The Council of Europe may pressure Russia on gay rights, including Moscow City Hall's ban on gay pride parades, a senior European lawmaker said Wednesday.
Russian sexual minorities see the same kind of pressure as the country's political opposition, which is a violation of basic human rights, Andreas Gross, a member of the human rights committee with the council's Parliamentary Assembly, told The Moscow Times.
Gross was visiting Moscow to participate in a round table on homophobia, held Wednesday as part of a public campaign for sexual minority rights staged by gay activists this week.
"The respect is not there when it comes to non-mainstream political organizations and non-mainstream sexual orientation," Gross told the round table.

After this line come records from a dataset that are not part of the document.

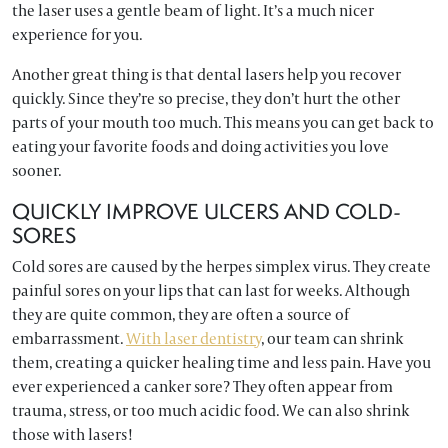
the laser uses a gentle beam of light. It’s a much nicer
experience for you.
Another great thing is that dental lasers help you recover
quickly. Since they’re so precise, they don’t hurt the other
parts of your mouth too much. This means you can get back to
eating your favorite foods and doing activities you love
sooner.
QUICKLY IMPROVE ULCERS AND COLD-
SORES
Cold sores are caused by the herpes simplex virus. They create
painful sores on your lips that can last for weeks. Although
they are quite common, they are often a source of
embarrassment.
With laser dentistry
, our team can shrink
them, creating a quicker healing time and less pain. Have you
ever experienced a canker sore? They often appear from
trauma, stress, or too much acidic food. We can also shrink
those with lasers!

His committee is drafting a Russia report on human rights, including gay rights, together with the State Duma. The report will be presented to the Council of Europe, though Gross did not specify a date.
Gross' main complaint was with the ban on gay pride parades. Activists have campaigned for years to hold the parades in Moscow, but long-serving Mayor Yury Luzhkov spoke against it, calling homosexuals "satanic." Sergei Sobyanin, who replaced him as mayor last fall, has upheld the ban, saying in February: "In short, we won't have any gay pride rallies. Moscow doesn't need them."
The authorities' opposition to parades represents the tip of the problem, because many hate crimes against gays and lesbians go unreported by victims afraid to attract attention, said Igor Kochetkov, head of the Russian Lesbian and Gay League. He could not provide crime estimates.
Gross, speaking to The Moscow Times on the sidelines of the round table, did not elaborate on the possible consequences of his report. But a Moscow-based UN diplomat said political discrimination against sexual minorities has harmed Russia's image for years — a problem that even Russian officials admit in private conversations. He spoke on condition of anonymity because he was not authorized to talk to the media.
But pushing for gay rights might have domestic repercussions because many people remain hostile toward sexual minorities and are likely to disapprove of any political effort to support them.
Even the liberal Yabloko party is divided on whether to collaborate with gay activists, said Galina Mikhailova, a senior party member who attended Wednesday's round table.
"It is a very difficult topic that can only be resolved in a democratic country, not in an authoritarian one like ours," she said.
In a tacit confirmation of her words, the country's six other registered political parties, including the ruling United Russia, declined to participate in the round table.
Male homosexuality was a criminal offense in the Soviet Union, but the clause was canceled by Russia, which after joining the Council of Europe in 1996 signed the European Convention of Human Rights that holds it responsible for protecting the rights of sexual minorities.
Still, homophobia runs deep in society, with Tambov Governor Oleg Betin even saying publicly in 2008 that gays "should be torn apart and their pieces thrown to the wind." Gay activists unsuccessfully sued him over the statement.
Kochetkov said Wednesday that Betin's call, if taken literally, would result in the slaughter of 4 percent of the population. He was referring to a nationwide Levada poll on sexual orientation conducted last year.
"That means each of us could potentially be killed," Kochetkov said.